**Task to complete**
Without the images, reproduce every entry exactly.

**Data for this task**
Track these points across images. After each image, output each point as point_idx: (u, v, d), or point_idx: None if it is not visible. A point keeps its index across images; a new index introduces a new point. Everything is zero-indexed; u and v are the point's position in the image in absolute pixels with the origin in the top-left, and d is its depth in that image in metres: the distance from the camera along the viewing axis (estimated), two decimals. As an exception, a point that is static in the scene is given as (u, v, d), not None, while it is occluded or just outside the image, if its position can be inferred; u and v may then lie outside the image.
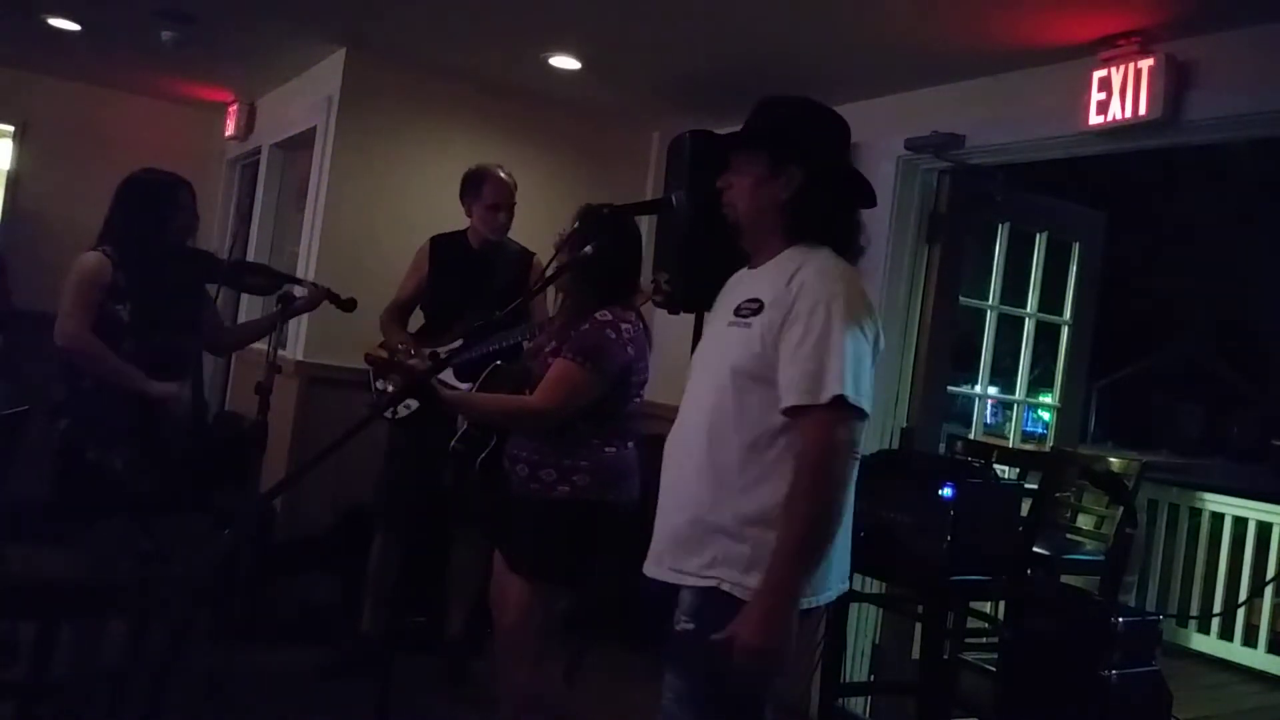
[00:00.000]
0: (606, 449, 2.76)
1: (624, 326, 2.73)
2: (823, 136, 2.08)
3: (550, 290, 3.17)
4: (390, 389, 3.59)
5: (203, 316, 3.40)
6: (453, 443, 3.40)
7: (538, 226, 3.81)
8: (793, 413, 1.88)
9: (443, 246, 3.92)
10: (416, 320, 4.00)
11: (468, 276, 3.73)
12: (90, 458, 3.05)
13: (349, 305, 3.55)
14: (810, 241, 2.01)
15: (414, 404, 3.54)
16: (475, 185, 3.79)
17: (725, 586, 1.89)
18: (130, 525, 3.06)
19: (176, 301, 3.22)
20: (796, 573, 1.83)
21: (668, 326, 4.67)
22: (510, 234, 3.90)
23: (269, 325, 3.47)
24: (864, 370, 1.89)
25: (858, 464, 1.91)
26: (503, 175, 3.79)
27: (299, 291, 3.54)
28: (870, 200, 2.12)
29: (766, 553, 1.85)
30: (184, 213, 3.28)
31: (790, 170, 2.00)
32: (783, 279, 1.96)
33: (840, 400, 1.84)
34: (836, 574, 1.99)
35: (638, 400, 2.84)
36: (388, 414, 3.57)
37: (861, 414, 1.88)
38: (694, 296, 3.39)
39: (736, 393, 1.94)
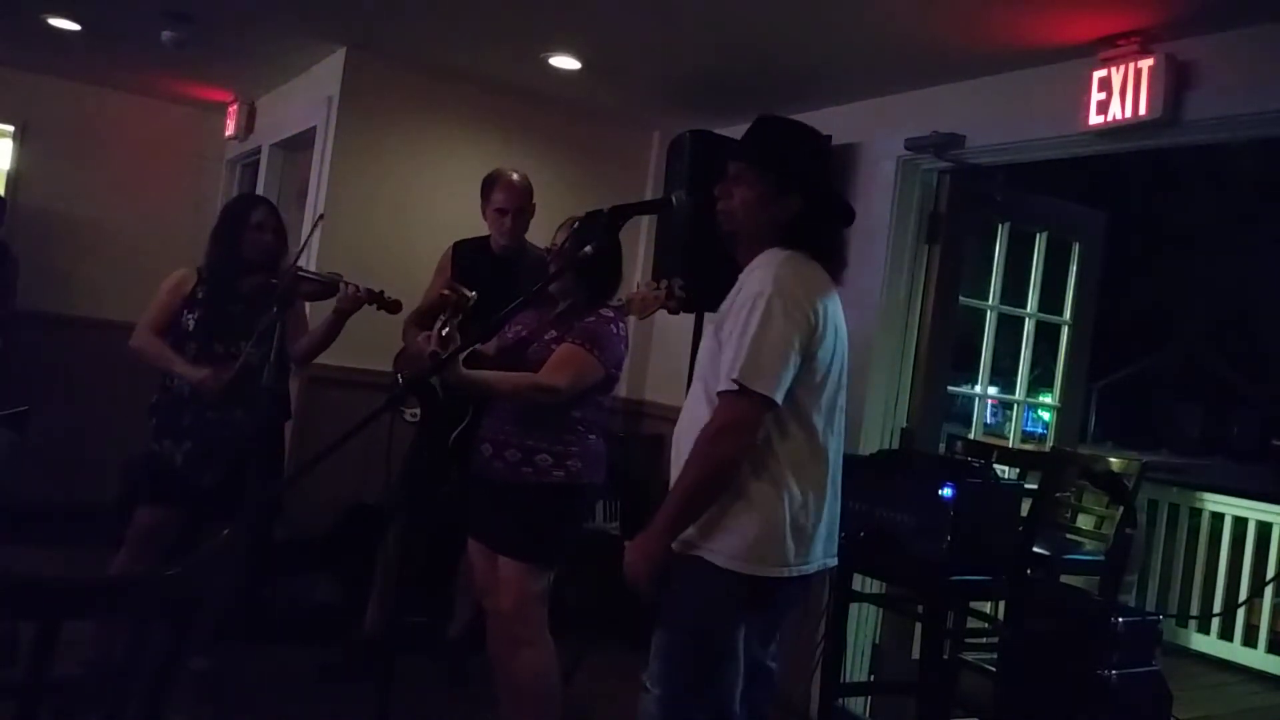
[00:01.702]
0: (590, 436, 2.94)
1: (620, 324, 2.96)
2: (820, 165, 2.33)
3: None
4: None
5: (275, 329, 3.36)
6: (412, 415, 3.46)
7: (538, 227, 3.81)
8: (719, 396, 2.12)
9: (465, 252, 3.89)
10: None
11: (489, 282, 3.72)
12: (155, 450, 3.33)
13: (393, 306, 3.51)
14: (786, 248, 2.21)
15: (419, 412, 3.57)
16: (488, 189, 3.78)
17: (690, 550, 2.14)
18: (172, 520, 3.29)
19: (241, 315, 3.34)
20: (671, 521, 2.11)
21: (668, 326, 4.68)
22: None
23: (329, 332, 3.51)
24: (776, 356, 2.07)
25: (750, 444, 2.09)
26: (514, 179, 3.77)
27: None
28: (850, 219, 2.33)
29: (720, 522, 2.12)
30: (254, 230, 3.44)
31: (792, 196, 2.19)
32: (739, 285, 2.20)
33: (740, 386, 2.05)
34: (773, 551, 2.14)
35: (613, 396, 3.07)
36: (408, 416, 3.58)
37: (763, 399, 2.06)
38: (695, 296, 3.40)
39: (709, 399, 2.17)
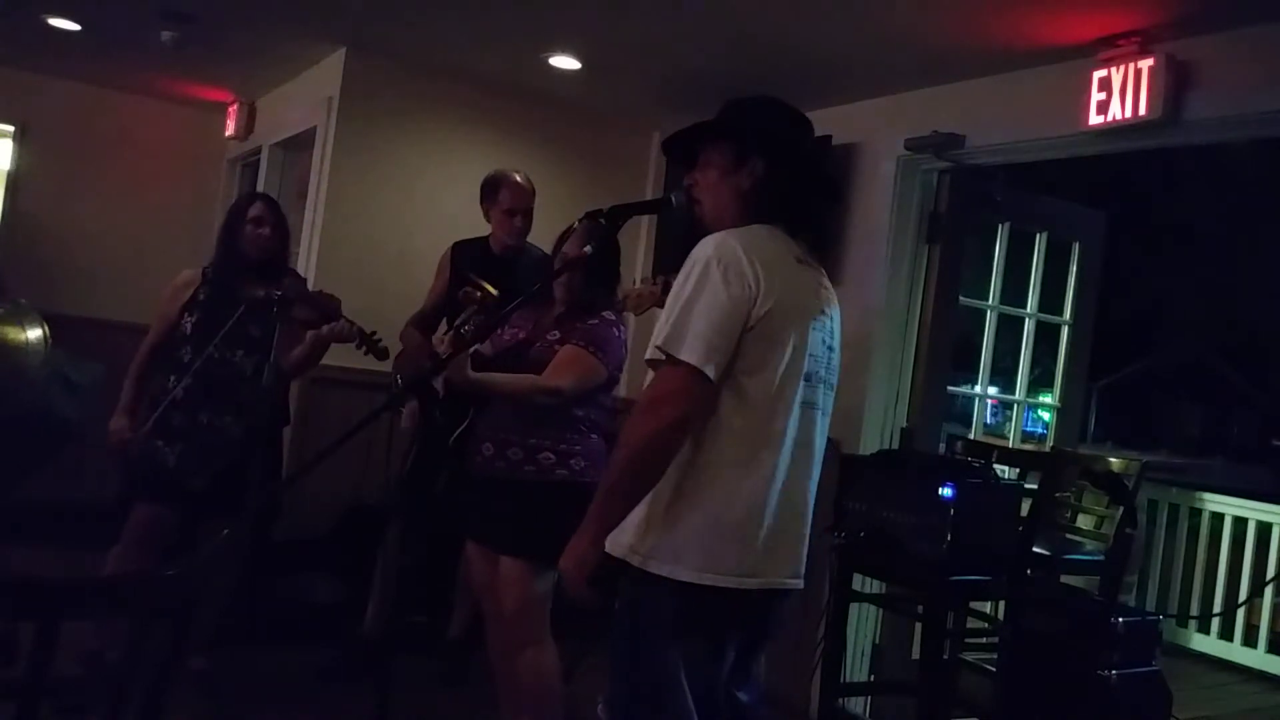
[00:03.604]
0: (593, 435, 2.95)
1: (621, 327, 2.96)
2: (783, 128, 2.10)
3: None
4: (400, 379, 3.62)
5: (271, 337, 3.33)
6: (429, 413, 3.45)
7: (538, 227, 3.81)
8: (651, 367, 1.94)
9: (464, 252, 3.88)
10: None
11: (489, 282, 3.72)
12: (149, 447, 3.33)
13: (380, 353, 3.40)
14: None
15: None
16: (493, 190, 3.77)
17: (617, 552, 1.96)
18: (168, 516, 3.31)
19: (239, 321, 3.29)
20: (597, 512, 1.91)
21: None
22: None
23: (312, 354, 3.42)
24: (706, 323, 1.86)
25: (681, 419, 1.86)
26: (519, 179, 3.76)
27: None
28: (832, 195, 2.20)
29: (645, 516, 1.93)
30: (251, 225, 3.42)
31: (752, 161, 2.03)
32: None
33: (666, 355, 1.87)
34: (697, 555, 1.91)
35: (614, 396, 3.05)
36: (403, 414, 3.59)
37: (690, 370, 1.85)
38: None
39: None
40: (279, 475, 3.64)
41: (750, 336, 1.90)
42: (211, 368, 3.29)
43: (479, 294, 2.91)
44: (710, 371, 1.85)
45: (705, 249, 1.93)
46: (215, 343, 3.28)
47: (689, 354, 1.85)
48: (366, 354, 3.38)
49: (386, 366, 3.58)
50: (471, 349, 2.78)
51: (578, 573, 1.92)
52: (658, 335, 1.89)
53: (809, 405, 2.00)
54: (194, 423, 3.31)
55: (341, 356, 4.36)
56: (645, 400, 1.90)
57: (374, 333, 3.37)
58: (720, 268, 1.88)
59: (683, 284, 1.91)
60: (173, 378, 3.35)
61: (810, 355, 1.99)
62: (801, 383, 1.97)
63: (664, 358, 1.88)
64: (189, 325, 3.36)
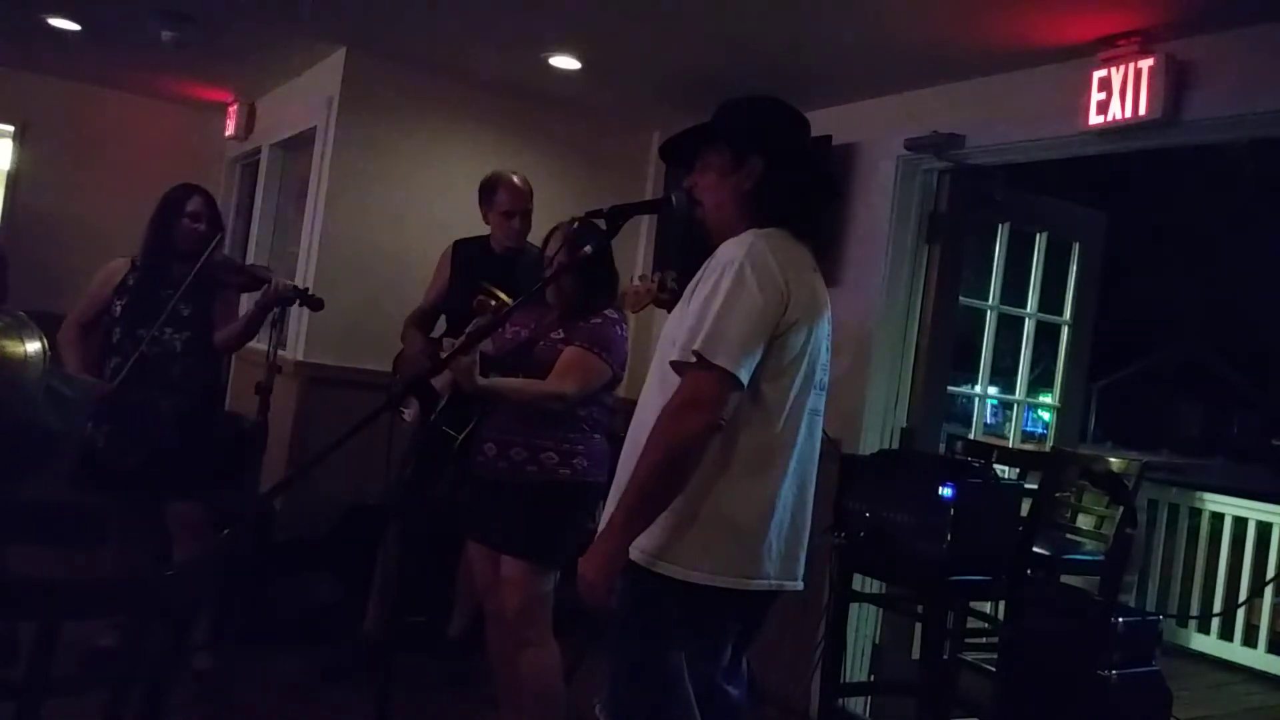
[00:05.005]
0: (595, 435, 2.95)
1: (623, 326, 2.97)
2: (781, 127, 2.11)
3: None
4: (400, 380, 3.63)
5: (202, 315, 3.47)
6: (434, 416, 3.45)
7: (538, 227, 3.81)
8: (676, 369, 1.91)
9: (464, 251, 3.89)
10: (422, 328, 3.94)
11: (490, 281, 3.73)
12: (86, 435, 3.36)
13: (315, 304, 3.49)
14: (765, 226, 2.01)
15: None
16: (490, 192, 3.77)
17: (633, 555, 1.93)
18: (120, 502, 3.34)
19: (168, 301, 3.37)
20: (627, 515, 1.88)
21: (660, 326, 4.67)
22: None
23: (250, 323, 3.52)
24: (743, 329, 1.86)
25: (713, 424, 1.86)
26: (516, 181, 3.77)
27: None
28: (832, 193, 2.19)
29: (668, 520, 1.90)
30: (188, 219, 3.47)
31: (751, 161, 2.03)
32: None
33: (701, 359, 1.85)
34: (707, 557, 1.92)
35: (614, 395, 3.06)
36: (407, 417, 3.59)
37: (725, 375, 1.84)
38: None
39: (664, 387, 1.95)
40: (217, 453, 3.64)
41: (775, 343, 1.91)
42: (142, 347, 3.34)
43: (493, 303, 2.92)
44: (744, 376, 1.85)
45: (733, 251, 1.93)
46: (145, 322, 3.35)
47: (724, 358, 1.84)
48: (301, 307, 3.48)
49: (325, 317, 3.65)
50: (478, 351, 2.78)
51: (602, 579, 1.89)
52: (692, 338, 1.86)
53: (815, 413, 2.05)
54: (125, 402, 3.34)
55: (341, 356, 4.38)
56: (677, 403, 1.87)
57: (306, 288, 3.49)
58: (753, 272, 1.88)
59: (714, 286, 1.89)
60: (106, 359, 3.40)
61: (821, 365, 2.04)
62: (812, 390, 2.01)
63: (695, 360, 1.86)
64: (118, 308, 3.43)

**Solved exercise**
Track these points across images. After each image, output each point as point_idx: (u, v, d), or point_idx: None if it is not visible. A point keeps its index across images; a new index introduces a new point. Everything is zero-indexed; u and v are the point's position in the image in absolute pixels with the origin in the top-left, and d is its depth in that image in metres: the distance from the camera along the viewing axis (estimated), two decimals. As an exception, a point that is static in the scene is given as (u, v, d), not None, while it is occluded or just outside the image, if its position can be inferred; u and v may then lie outside the image.
[00:00.000]
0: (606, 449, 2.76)
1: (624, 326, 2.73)
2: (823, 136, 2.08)
3: (550, 290, 3.17)
4: (390, 389, 3.59)
5: (203, 316, 3.40)
6: (453, 443, 3.40)
7: (538, 226, 3.81)
8: (793, 413, 1.88)
9: (443, 246, 3.92)
10: (416, 320, 4.00)
11: (468, 276, 3.73)
12: (90, 458, 3.05)
13: (349, 305, 3.55)
14: (810, 241, 2.01)
15: (414, 404, 3.54)
16: (475, 185, 3.79)
17: (725, 586, 1.89)
18: (130, 525, 3.06)
19: (176, 301, 3.22)
20: (796, 573, 1.83)
21: (668, 326, 4.67)
22: (510, 234, 3.90)
23: (269, 325, 3.47)
24: (864, 370, 1.89)
25: (858, 464, 1.91)
26: (503, 175, 3.79)
27: (299, 291, 3.54)
28: (870, 200, 2.12)
29: (766, 553, 1.85)
30: (184, 213, 3.28)
31: (790, 170, 2.00)
32: (783, 279, 1.96)
33: (840, 400, 1.84)
34: (836, 574, 1.99)
35: (638, 400, 2.84)
36: (388, 414, 3.57)
37: (861, 414, 1.88)
38: (694, 296, 3.39)
39: (736, 393, 1.94)
[00:01.702]
0: (590, 436, 2.94)
1: (620, 324, 2.96)
2: (820, 165, 2.33)
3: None
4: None
5: (275, 329, 3.36)
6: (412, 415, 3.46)
7: (538, 227, 3.81)
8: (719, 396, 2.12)
9: (465, 252, 3.89)
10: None
11: (489, 282, 3.72)
12: (155, 450, 3.33)
13: (393, 306, 3.51)
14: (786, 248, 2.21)
15: (419, 412, 3.57)
16: (488, 189, 3.78)
17: (690, 550, 2.14)
18: (172, 520, 3.29)
19: (241, 315, 3.34)
20: (671, 521, 2.11)
21: (668, 326, 4.68)
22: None
23: (329, 332, 3.51)
24: (776, 356, 2.07)
25: (750, 444, 2.09)
26: (514, 179, 3.77)
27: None
28: (850, 219, 2.33)
29: (720, 522, 2.12)
30: (254, 230, 3.44)
31: (792, 196, 2.19)
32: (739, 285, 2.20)
33: (740, 386, 2.05)
34: (773, 551, 2.14)
35: (613, 396, 3.07)
36: (408, 416, 3.58)
37: (763, 399, 2.06)
38: (695, 296, 3.40)
39: (709, 399, 2.17)
[00:03.604]
0: (593, 435, 2.95)
1: (621, 327, 2.96)
2: (783, 128, 2.10)
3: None
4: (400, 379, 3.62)
5: (271, 337, 3.33)
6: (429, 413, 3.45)
7: (538, 227, 3.81)
8: (651, 367, 1.94)
9: (464, 252, 3.88)
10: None
11: (489, 282, 3.72)
12: (149, 447, 3.33)
13: (380, 353, 3.40)
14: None
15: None
16: (493, 190, 3.77)
17: (617, 552, 1.96)
18: (168, 516, 3.31)
19: (239, 321, 3.29)
20: (597, 512, 1.91)
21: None
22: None
23: (312, 354, 3.42)
24: (706, 323, 1.86)
25: (681, 419, 1.86)
26: (519, 179, 3.76)
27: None
28: (832, 195, 2.20)
29: (645, 516, 1.93)
30: (251, 225, 3.42)
31: (752, 161, 2.03)
32: None
33: (666, 355, 1.87)
34: (697, 555, 1.91)
35: (614, 396, 3.05)
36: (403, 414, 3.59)
37: (690, 370, 1.85)
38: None
39: None
40: (279, 475, 3.64)
41: (750, 336, 1.90)
42: (211, 368, 3.29)
43: (479, 294, 2.91)
44: (710, 371, 1.85)
45: (705, 249, 1.93)
46: (215, 343, 3.28)
47: (689, 354, 1.85)
48: (366, 354, 3.38)
49: (386, 366, 3.58)
50: (471, 349, 2.78)
51: (578, 573, 1.92)
52: (658, 335, 1.89)
53: (809, 405, 2.00)
54: (194, 423, 3.31)
55: (341, 356, 4.36)
56: (645, 400, 1.90)
57: (374, 333, 3.37)
58: (720, 268, 1.88)
59: (683, 284, 1.91)
60: (173, 378, 3.35)
61: (810, 355, 1.99)
62: (801, 383, 1.97)
63: (664, 358, 1.88)
64: (189, 325, 3.36)
[00:05.005]
0: (595, 435, 2.95)
1: (623, 326, 2.97)
2: (781, 127, 2.11)
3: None
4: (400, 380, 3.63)
5: (202, 315, 3.47)
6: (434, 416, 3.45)
7: (538, 227, 3.81)
8: (676, 369, 1.91)
9: (464, 251, 3.89)
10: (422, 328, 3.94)
11: (490, 281, 3.73)
12: (86, 435, 3.36)
13: (315, 304, 3.49)
14: (765, 226, 2.01)
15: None
16: (490, 192, 3.77)
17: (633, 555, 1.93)
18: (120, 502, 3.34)
19: (168, 301, 3.37)
20: (627, 515, 1.88)
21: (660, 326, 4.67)
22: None
23: (250, 323, 3.52)
24: (743, 329, 1.86)
25: (713, 424, 1.86)
26: (516, 181, 3.77)
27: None
28: (832, 193, 2.19)
29: (668, 520, 1.90)
30: (188, 219, 3.47)
31: (751, 161, 2.03)
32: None
33: (701, 359, 1.85)
34: (707, 557, 1.92)
35: (614, 395, 3.06)
36: (407, 417, 3.59)
37: (725, 375, 1.84)
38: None
39: (664, 387, 1.95)
40: (217, 453, 3.64)
41: (775, 343, 1.91)
42: (142, 347, 3.34)
43: (493, 303, 2.92)
44: (744, 376, 1.85)
45: (733, 251, 1.93)
46: (145, 322, 3.35)
47: (724, 358, 1.84)
48: (301, 307, 3.48)
49: (325, 317, 3.65)
50: (478, 351, 2.78)
51: (602, 579, 1.89)
52: (692, 338, 1.86)
53: (815, 413, 2.05)
54: (125, 402, 3.34)
55: (341, 356, 4.38)
56: (677, 403, 1.87)
57: (306, 288, 3.49)
58: (753, 272, 1.88)
59: (714, 286, 1.89)
60: (106, 359, 3.40)
61: (821, 365, 2.04)
62: (812, 390, 2.01)
63: (695, 360, 1.86)
64: (118, 308, 3.43)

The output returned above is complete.